Tout pour museler les enquêtes en Afrique
On apprend qu’1/3 du chiffre d’affaires du groupe provient des activités africaines de Bolloré. Dès 2009, le combat contre l’investigation démarre : la première enquête réalisée par des journalistes est attaquée en justice. Le magnat tente de museler les professionnels de l’information et d’empêcher toute enquête sur ses affaires africaines.

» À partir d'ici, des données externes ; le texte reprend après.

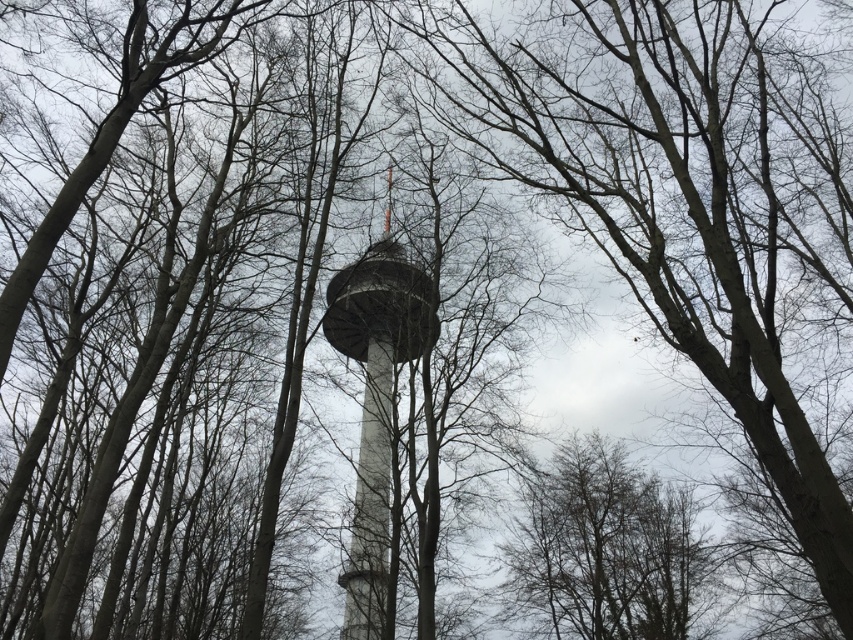
Question: Does brown textured tree at center have a larger size compared to smooth white tower at center?

Choices:
 (A) yes
 (B) no

Answer: (B)

Question: Which point is closer to the camera taking this photo?

Choices:
 (A) (550, 461)
 (B) (380, 356)

Answer: (A)

Question: Which point is closer to the camera?

Choices:
 (A) brown textured tree at center
 (B) smooth white tower at center

Answer: (B)

Question: Does brown textured tree at center appear over smooth white tower at center?

Choices:
 (A) no
 (B) yes

Answer: (A)

Question: Can you confirm if brown textured tree at center is positioned above smooth white tower at center?

Choices:
 (A) no
 (B) yes

Answer: (A)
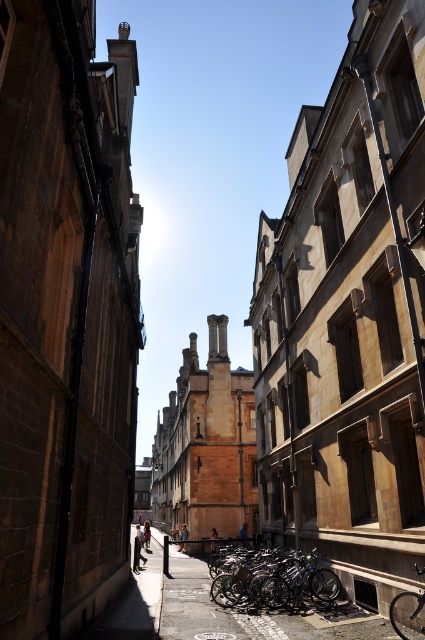
You are standing at the camera position and want to reach the shiny metallic bicycles at center. The path between you and the bicycles is blocked by a low wall that is 1.5 meters tall. Can you step over it to reach the bicycles?

The distance between you and the shiny metallic bicycles at center is 20.94 meters. The low wall is only 1.5 meters tall, so yes, you can step over the wall to reach the bicycles.

You are a delivery person who needs to park your shiny metallic bicycle at center near the smooth concrete pavement at center. Can you park it there without moving more than 5 meters?

The smooth concrete pavement at center and shiny metallic bicycle at center are 4.74 meters apart from each other. Since 4.74 meters is less than 5 meters, you can park the shiny metallic bicycle at center near the smooth concrete pavement at center without moving more than 5 meters.

You are a delivery person trying to park your shiny metallic bicycles at center and shiny metallic bicycle at center in a narrow alley. Can both fit side by side if the alley is 1.8 meters wide?

The shiny metallic bicycles at center are wider than the shiny metallic bicycle at center. Since the alley is only 1.8 meters wide, it depends on the combined width of both bicycles. If their total width exceeds 1.8 meters, they won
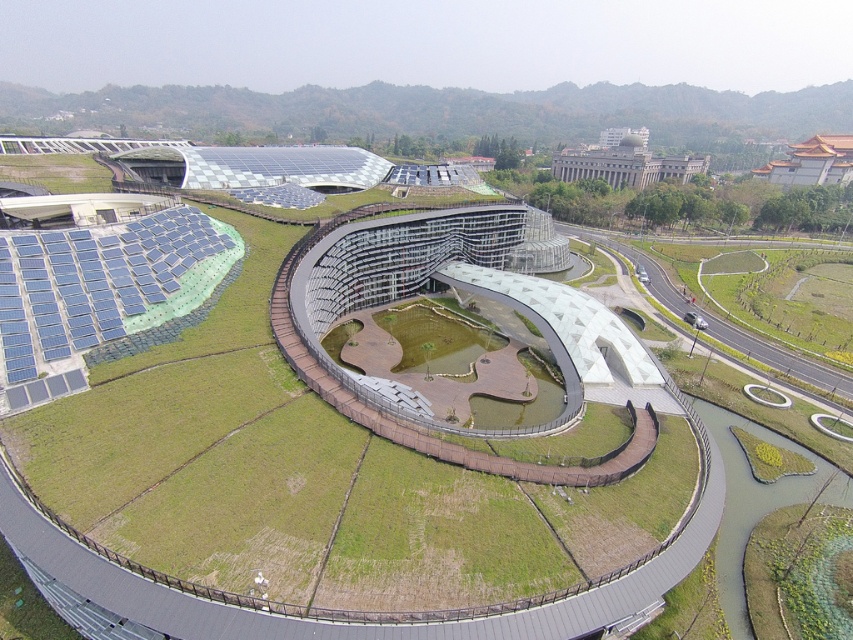
You are standing at the entrance of the architectural complex and want to reach the green grass at center. According to the coordinates provided, in which direction should you move relative to your current position?

A: The green grass at center is located at coordinates point (x=329, y=621), so you should move forward and to the right from your current position at the entrance to reach it.

You are standing in the modern architectural complex and want to take a photo of both the point at coordinates (18, 500) and the point at coordinates (563, 163). Given that you can only focus on one point at a time, which point should you focus on first to ensure the other point remains in focus?

You should focus on point (563, 163) first because it is farther from the viewer than point (18, 500). By focusing on the farther point, the closer point will still be within the depth of field and remain in focus.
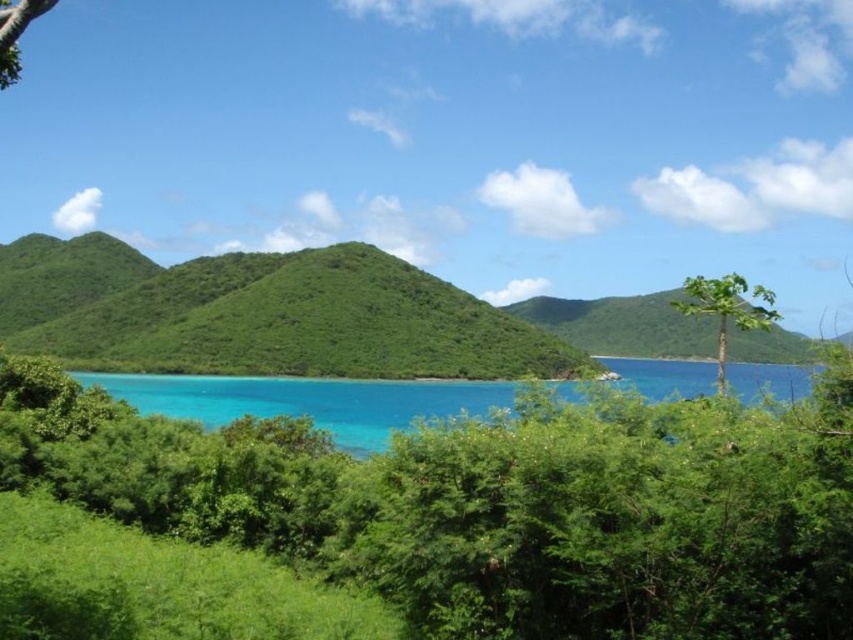
Question: Which object is closer to the camera taking this photo?

Choices:
 (A) turquoise water at center
 (B) green leafy hill at center
 (C) green leafy tree at upper left

Answer: (C)

Question: Which of the following is the farthest from the observer?

Choices:
 (A) [x=16, y=68]
 (B) [x=747, y=317]
 (C) [x=381, y=404]
 (D) [x=479, y=326]

Answer: (D)

Question: Is green leafy hill at center to the right of turquoise water at center from the viewer's perspective?

Choices:
 (A) yes
 (B) no

Answer: (B)

Question: Does green leafy hill at center appear on the left side of turquoise water at center?

Choices:
 (A) no
 (B) yes

Answer: (B)

Question: Estimate the real-world distances between objects in this image. Which object is closer to the green leafy tree at upper left?

Choices:
 (A) green leafy tree at right
 (B) green leafy hill at center
 (C) turquoise water at center

Answer: (A)

Question: Is green leafy hill at center positioned behind green leafy tree at right?

Choices:
 (A) no
 (B) yes

Answer: (B)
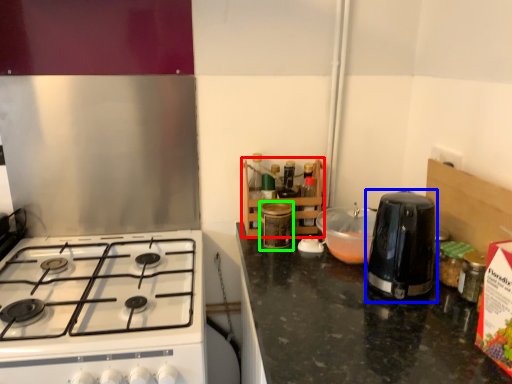
Question: Which is nearer to the shelf (highlighted by a red box)? kitchen appliance (highlighted by a blue box) or kitchen appliance (highlighted by a green box).

Choices:
 (A) kitchen appliance
 (B) kitchen appliance

Answer: (B)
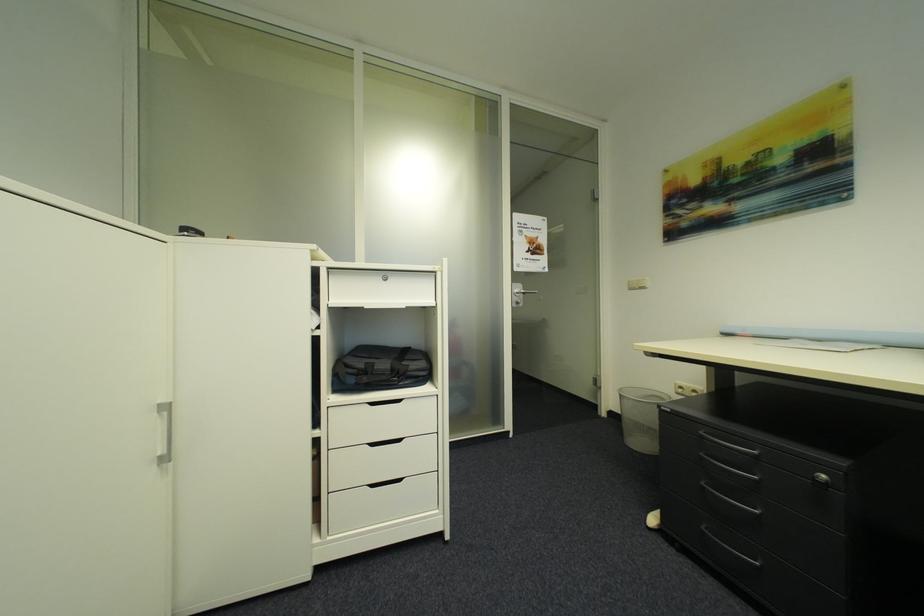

Pour Tristan Waleckx, auteur de Vincent Bolloré, un ami qui vous veut du bien ? sur France 2, excelle en la matière. Pour ce faire, il se sert de « tout un tas d’artifices procéduraux » pour faire taire la presse, « en n’utilisant pas les procédures habituelles, à savoir le procès en diffamation ». À la place, Bolloré n’hésite pas à recourir au Tribunal de Commerce pour porter plainte pour dénigrement, en évoquant une « concurrence déloyale » en tant que média contre un autre média. Ou encore en utilisant la justice étrangère, beaucoup plus ferme qu’en France. Ces attaques ne concernent pas que les médias, puisque les particuliers peuvent également être mis en cause.
Épuiser pour mieux régner
Même s’il perd ses procès, on apprend que Bolloré ne lâche jamais. Bien au contraire, il n’hésite pas à épuiser ses adversaires en multipliant les procédures, « de façon abusive » pour les journalistes ciblés par ces dernières. L’objectif ? Faire taire les journalistes en s’acharnant sur eux. Dans ces cas extrêmes, les médias à la défense se voient contraints de se lancer dans des procédures très longues et très coûteuses. « Les ‘procédures-bâillons’ sont le bras armé de ce règne de la terreur » précise Nicolas Vescovacci, co-auteur du documentaire Evasion fiscale, enquête sur le Crédit Mutuel.
Sur la personnalité propre de Vincent Bolloré, Jean-Pierre Canet, co-auteur du livre Vincent tout-puissant, précise que cet homme d’affaire « n’en a rien à faire de l’image qu’il peut donner ».
Démocratie en danger
Pour protéger les médias, les politiques ne font malheureusement pas appliquer la « loi blanche » censée interdire à un actionnaire d’entraver la liberté éditoriale pour protéger ses intérêts d’homme d’affaires. Ainsi, le paysage médiatique français fait l’objet d’une extrême concentration des médias dans la poche de quelques uns.
Christophe Deloire, secrétaire général de Reporters Sans Frontières, ajoute que ce mini-documentaire est un « cri d’alarme ». Il explique à France Inter « qu’il faut trouver les moyens pour éviter que le système médiatique devienne un système où le médias sont des jouets pour l’influence de leur propriétaire ». Tous les journalistes interrogés expriment une crainte commune : celle de voir la liberté de la presse se détériorer, et par ricochets, la démocratie en danger.